— Your goal —
Please copy exactly the line containing "k-level security." and every line after it, through the last line of the records below, leaving out all pictures.

— Source data —

○ ○ ○ ○ ○ ○ ○

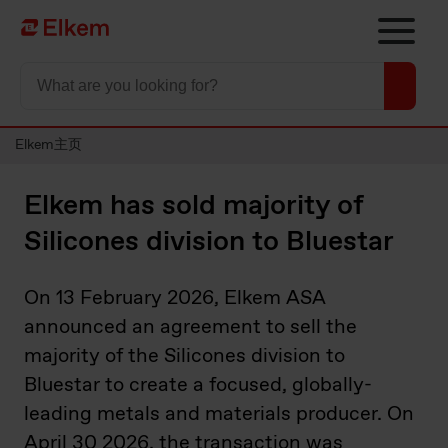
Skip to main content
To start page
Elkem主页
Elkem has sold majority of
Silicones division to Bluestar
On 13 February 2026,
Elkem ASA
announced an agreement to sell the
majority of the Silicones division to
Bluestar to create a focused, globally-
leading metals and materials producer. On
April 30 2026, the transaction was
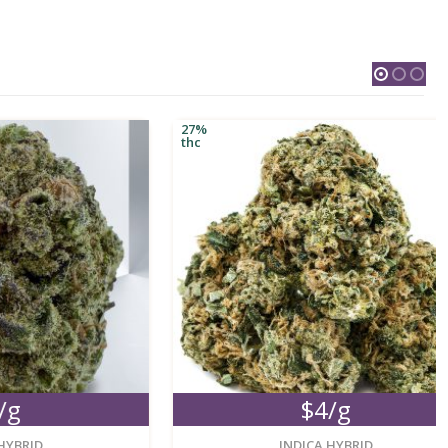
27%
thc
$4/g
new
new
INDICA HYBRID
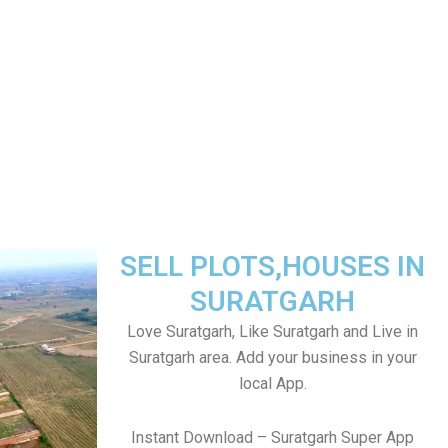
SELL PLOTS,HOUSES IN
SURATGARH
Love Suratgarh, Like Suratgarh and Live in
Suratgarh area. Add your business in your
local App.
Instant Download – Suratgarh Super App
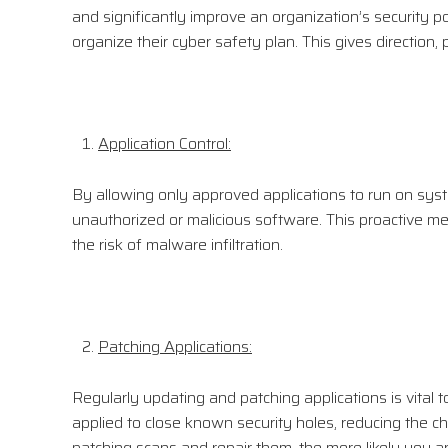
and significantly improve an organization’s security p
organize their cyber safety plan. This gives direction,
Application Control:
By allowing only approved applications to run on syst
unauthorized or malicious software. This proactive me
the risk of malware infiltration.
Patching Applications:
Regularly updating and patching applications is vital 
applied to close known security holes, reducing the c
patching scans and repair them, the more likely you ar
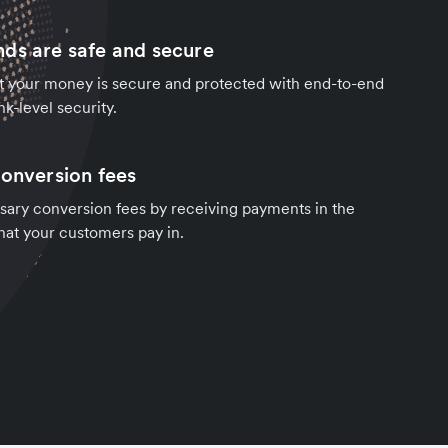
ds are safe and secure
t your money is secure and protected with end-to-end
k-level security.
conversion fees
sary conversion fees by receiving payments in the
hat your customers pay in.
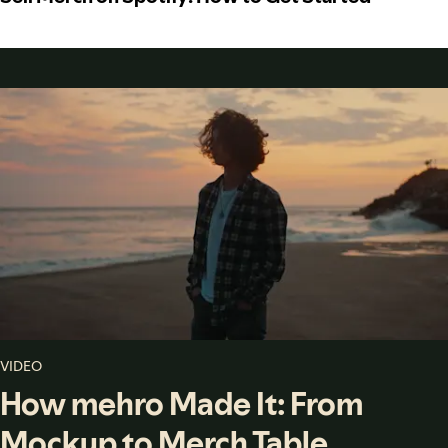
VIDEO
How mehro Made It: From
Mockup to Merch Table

○ ○ ○ ○ ○ ○ ○

— Answer to this task —
k-level security.
conversion fees
sary conversion fees by receiving payments in the
hat your customers pay in.
VIDEO
How mehro Made It: From
Mockup to Merch Table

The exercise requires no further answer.